I have had one experience manipulating construals of a situation with an explicit labeling procedure and one experience manipulating those construals with various implicit priming procedures. In the former case, (Liberman, Samuels & Ross, 2004) we conducted an experiment for which I am again willing to offer good odds of successful replication—provided that the experiment is run with even minimal competence using a sample of Americans with at least some familiarity with our economic institutions. The manipulation in that study was straightforward could reproduced by any would-be replicator. It involved the labeling of a standard Prisoner’s Dilemma task as the Wall St Game vs the Community Game. (The participants, I hasten to add, did not know the label usually attached to the “game”, and had no reason to suspect that we were attempting to influence their choices.) This simple labeling manipulation produced a dramatic difference in rates of cooperation throughout the game—roughly 70% vs roughly 35%.

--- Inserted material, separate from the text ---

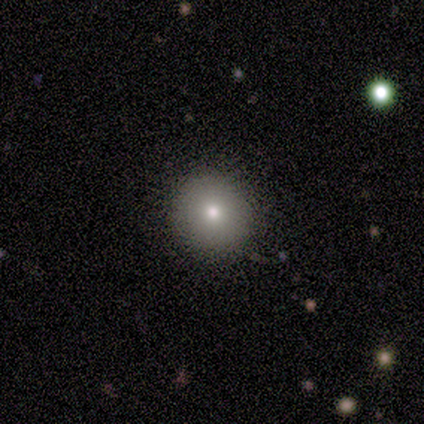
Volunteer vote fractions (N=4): smooth_or_featured: smooth (p=0.75) [alt: star or artifact p=0.25]
how_rounded: round (p=1.00)
merging: none (p=1.00)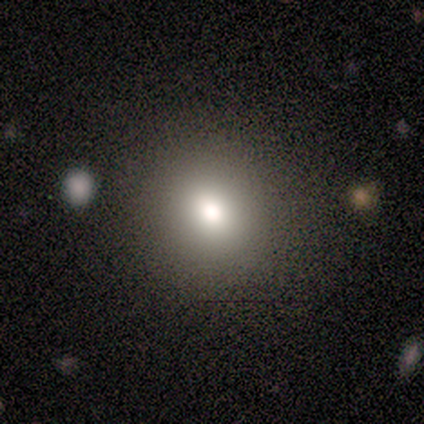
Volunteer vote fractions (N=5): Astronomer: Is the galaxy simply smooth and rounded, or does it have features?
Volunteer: smooth — 100%.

To drive home a related point about the impact of our manipulation we had recruited students nominated by their dorm counselors (and in an Israeli follow-up, where the labels were Bursa Game and Kommuna Game and the participants were military officer trainees nominated by their instructors) as particularly likely to cooperate or particularly likely to defect. Our findings also provided a dramatic demonstration of the phenomenon I had much earlier (Ross, 1977) termed the “fundamental attribution error”. The nominators’ designations of likely cooperators vs likely defectors, made with very high and very low probability estimates, failed to predict the actual choices their nominees made in the game. The dorm counselors and military instructors failed to give due weight to the “name of the game,” which we had specified in our description of the task.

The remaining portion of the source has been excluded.